• ASSIGNED TASK: In the records below, find each line with the word "FloraFaunaSüdtirol" and copy it.

• DATASET EXTRACT:

Start of Block

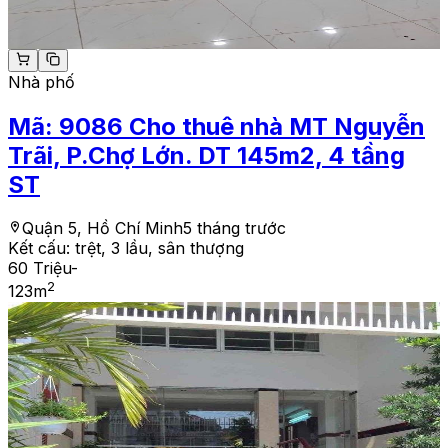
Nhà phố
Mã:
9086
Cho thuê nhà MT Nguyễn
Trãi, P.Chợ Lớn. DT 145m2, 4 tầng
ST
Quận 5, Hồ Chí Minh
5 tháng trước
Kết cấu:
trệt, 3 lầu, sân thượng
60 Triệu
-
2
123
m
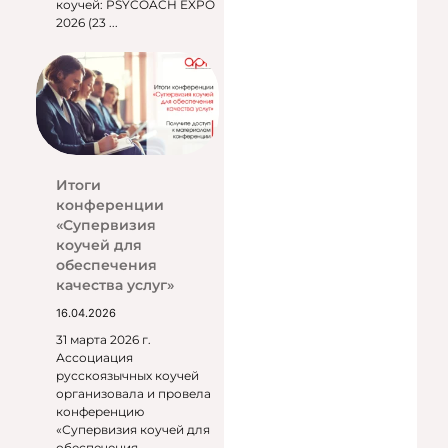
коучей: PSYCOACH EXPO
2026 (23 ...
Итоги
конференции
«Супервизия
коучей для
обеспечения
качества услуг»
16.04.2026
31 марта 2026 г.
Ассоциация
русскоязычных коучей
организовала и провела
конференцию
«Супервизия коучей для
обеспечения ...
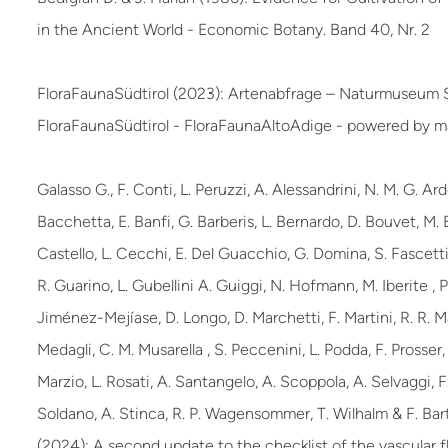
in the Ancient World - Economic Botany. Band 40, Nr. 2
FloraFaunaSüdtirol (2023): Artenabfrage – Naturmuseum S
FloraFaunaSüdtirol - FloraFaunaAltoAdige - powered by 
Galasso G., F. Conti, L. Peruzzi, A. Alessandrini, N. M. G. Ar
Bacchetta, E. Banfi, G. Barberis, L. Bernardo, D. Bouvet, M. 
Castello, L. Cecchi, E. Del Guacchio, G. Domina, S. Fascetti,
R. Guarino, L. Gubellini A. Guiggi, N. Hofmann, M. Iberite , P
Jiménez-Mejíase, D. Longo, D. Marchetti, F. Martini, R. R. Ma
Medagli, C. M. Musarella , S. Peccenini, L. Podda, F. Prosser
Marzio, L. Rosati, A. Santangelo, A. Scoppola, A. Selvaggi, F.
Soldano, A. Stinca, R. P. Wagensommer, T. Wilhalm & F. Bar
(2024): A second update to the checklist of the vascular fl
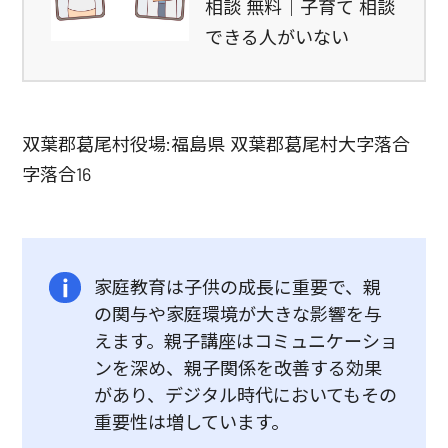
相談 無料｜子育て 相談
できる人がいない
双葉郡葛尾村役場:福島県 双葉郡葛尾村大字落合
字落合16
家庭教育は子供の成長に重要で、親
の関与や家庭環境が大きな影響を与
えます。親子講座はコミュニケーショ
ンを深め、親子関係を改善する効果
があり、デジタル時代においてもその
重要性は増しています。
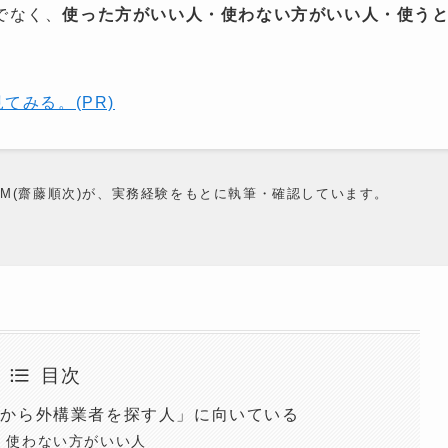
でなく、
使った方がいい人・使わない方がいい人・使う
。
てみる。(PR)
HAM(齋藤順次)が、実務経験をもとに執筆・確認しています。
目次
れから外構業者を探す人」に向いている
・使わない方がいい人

End of Block
Start of Block

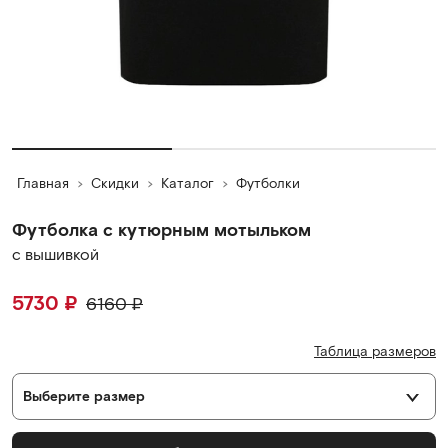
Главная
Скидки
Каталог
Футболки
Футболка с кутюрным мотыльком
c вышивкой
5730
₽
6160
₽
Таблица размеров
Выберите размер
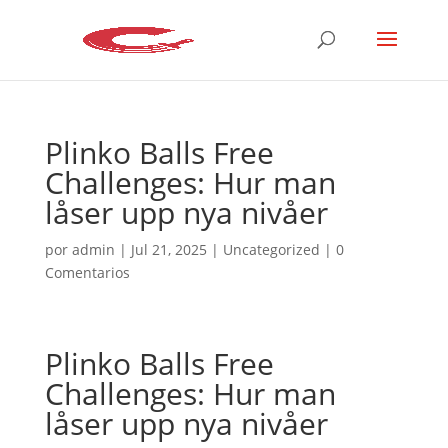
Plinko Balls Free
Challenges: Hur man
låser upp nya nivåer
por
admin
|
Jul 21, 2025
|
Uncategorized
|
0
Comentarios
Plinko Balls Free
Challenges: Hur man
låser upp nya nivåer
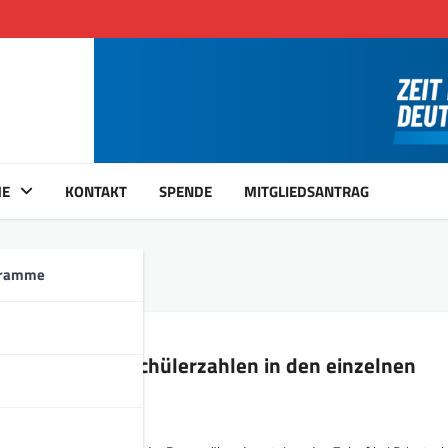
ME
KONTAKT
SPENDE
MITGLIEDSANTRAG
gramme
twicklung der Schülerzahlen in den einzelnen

End of Block
Start of Block

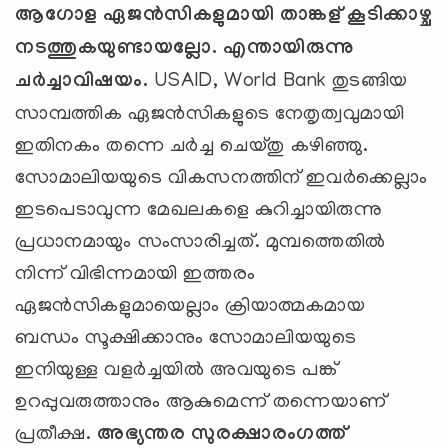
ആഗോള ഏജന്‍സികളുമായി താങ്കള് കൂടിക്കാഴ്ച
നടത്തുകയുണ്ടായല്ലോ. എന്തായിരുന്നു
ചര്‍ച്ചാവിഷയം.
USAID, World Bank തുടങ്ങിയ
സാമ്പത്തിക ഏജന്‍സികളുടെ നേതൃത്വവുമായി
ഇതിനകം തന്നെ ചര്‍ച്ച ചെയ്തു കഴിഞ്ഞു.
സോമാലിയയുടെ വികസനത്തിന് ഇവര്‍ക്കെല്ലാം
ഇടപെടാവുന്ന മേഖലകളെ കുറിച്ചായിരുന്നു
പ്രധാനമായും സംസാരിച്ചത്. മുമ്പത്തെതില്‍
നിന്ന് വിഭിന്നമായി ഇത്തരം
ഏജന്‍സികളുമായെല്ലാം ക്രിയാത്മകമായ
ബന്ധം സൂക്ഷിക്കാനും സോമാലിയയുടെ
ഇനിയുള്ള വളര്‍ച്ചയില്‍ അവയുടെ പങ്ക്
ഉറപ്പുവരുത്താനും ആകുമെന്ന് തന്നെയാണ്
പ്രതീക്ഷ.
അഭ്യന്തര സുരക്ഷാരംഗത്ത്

End of Block

• WRITTEN RESPONSE:
FloraFaunaSüdtirol (2023): Artenabfrage – Naturmuseum S
FloraFaunaSüdtirol - FloraFaunaAltoAdige - powered by 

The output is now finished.